Стиль | страница 2



Лев Толстой в «Войне и мире» еще мог написать: «Вино ее прелести ударило ему в голову». Потому что Толстой до тридцати пяти во многом был романтик: офицер, авантюрист, игрок, лошадник, бабник, любитель приключений. А Чехов был уже беспощадно и исчерпывающе честен до цинизма. И он издевался над штампом «Мороз крепчал».

В начале XX века некоторые французы сказали: хватит этих красивостей. Если идет дождь, то не надо писать: «Холодные серые струи закрыли пространство» и тому подобное, а так и надо написать: «Шел дождь». Каждый и так видел дождь и представляет себе, как он выглядит.

Одни говорили, что это позволяет правдивее, а значит честнее, а значит глубже и богаче, изображать действительность. А другие им возражали, что для этого не надо быть писателем, написать «Шел дождь» может любой чиновник, а задача писателя – написать что-нибудь эдакое, на пределе своих возможностей и читательского понимания, чтоб создавать новое в литературе и раздвигать ее горизонты во все стороны, а также вверх и вглубь.

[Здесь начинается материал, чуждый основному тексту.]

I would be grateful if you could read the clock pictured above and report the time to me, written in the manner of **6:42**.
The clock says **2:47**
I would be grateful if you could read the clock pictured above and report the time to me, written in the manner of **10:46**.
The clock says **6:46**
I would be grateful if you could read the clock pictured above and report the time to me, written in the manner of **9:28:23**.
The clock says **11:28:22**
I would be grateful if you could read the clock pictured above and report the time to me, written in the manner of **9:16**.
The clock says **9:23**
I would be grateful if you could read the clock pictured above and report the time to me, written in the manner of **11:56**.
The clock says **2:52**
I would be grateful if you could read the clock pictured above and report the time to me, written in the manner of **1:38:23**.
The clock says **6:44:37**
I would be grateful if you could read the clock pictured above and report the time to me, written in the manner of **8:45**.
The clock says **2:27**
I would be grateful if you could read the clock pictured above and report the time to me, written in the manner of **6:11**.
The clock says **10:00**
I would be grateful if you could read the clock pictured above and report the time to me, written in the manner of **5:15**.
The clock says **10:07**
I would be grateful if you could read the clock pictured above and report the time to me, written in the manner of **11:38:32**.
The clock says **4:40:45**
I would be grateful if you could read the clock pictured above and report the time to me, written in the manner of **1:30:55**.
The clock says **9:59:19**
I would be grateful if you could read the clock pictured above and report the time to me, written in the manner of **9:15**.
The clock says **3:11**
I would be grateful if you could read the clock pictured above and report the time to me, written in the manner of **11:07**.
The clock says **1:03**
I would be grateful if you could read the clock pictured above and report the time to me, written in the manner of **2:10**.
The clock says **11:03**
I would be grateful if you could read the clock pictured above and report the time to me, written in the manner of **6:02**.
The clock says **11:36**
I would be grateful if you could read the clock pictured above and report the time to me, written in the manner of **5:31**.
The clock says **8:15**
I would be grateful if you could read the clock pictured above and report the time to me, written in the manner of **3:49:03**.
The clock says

Пожалуй что вершиной второго направления стал Джойс с его тысячестраничным «Улиссом». Джойс прошелся едва ли не по всем мыслимым стилям и способам литературного изложения, вспомнил в своем романе кучу литературных эпох и способов, и таки создал кирпич-шедевр. А наиболее мощным и характерным выразителем первой точки зрения стал Хемингуэй. Говори только то, что явно есть, и так, каково оно явно есть! И если точно скажешь – читатель почувствует и поймет то, что ты не выразил словами напрямую, а показал через напряжения действительности, через неуловимые нюансы, по жизни известные и понятные читателю тоньше, чем возможно выразить специальными назывными, прямыми словами.

В конце пятидесятых Хемингуэй приземлился в советскую литературу, как космический корабль на рыночные лотки.

Ведь революция и Гражданская война разломила русскую литературу на две неравные половины с неравной судьбой. Эмигрантская половина доживала то, что набрала на родной земле, и тихо иссякала на месте; разве что двуязычный Набоков, спортсмен-космополит, жил и писал сам по себе. А в советской литературе изначально пустил корни «социалистический романтический экспрессионизм». Жестокая романтика. Идея, кровь, надежда, самопожертвование, рождение нового мира. Молодые советские писатели в это верили, этим жили, об этом писали: Всеволод Иванов, Бабель, Лавренев, Фадеев.

Потом в тридцатые годы всех прикрутили, в сороковые повыморили, в пятидесятые письменники уже сами строились по свистку в шеренги, а на правом фланге – секретариат: Бубенновы, Павленки, Панферовы, Кочетовы и хрен знает кто там еще. Уровень их таланта был несколько ниже поверхности луж, воспитывались они на советской классике, и стиль их был стилем как раз бездарных чиновников, подражающим революционным романтикам. Везде были эпитеты, горячие чувства, гневные речи, трепетные любови и беззаветные преданности делу, которому мы служим. И хотя народ был оболванен, ибо народ по определению существует для оболваненности, просто формы ее бывают разными, так вот по-советскому оболваненный народ отчетливо сформулировать для себя не мог, но смутно чуял и инстинктивно понимал, что книжки книжками – а жизнь, знаете, жизнью.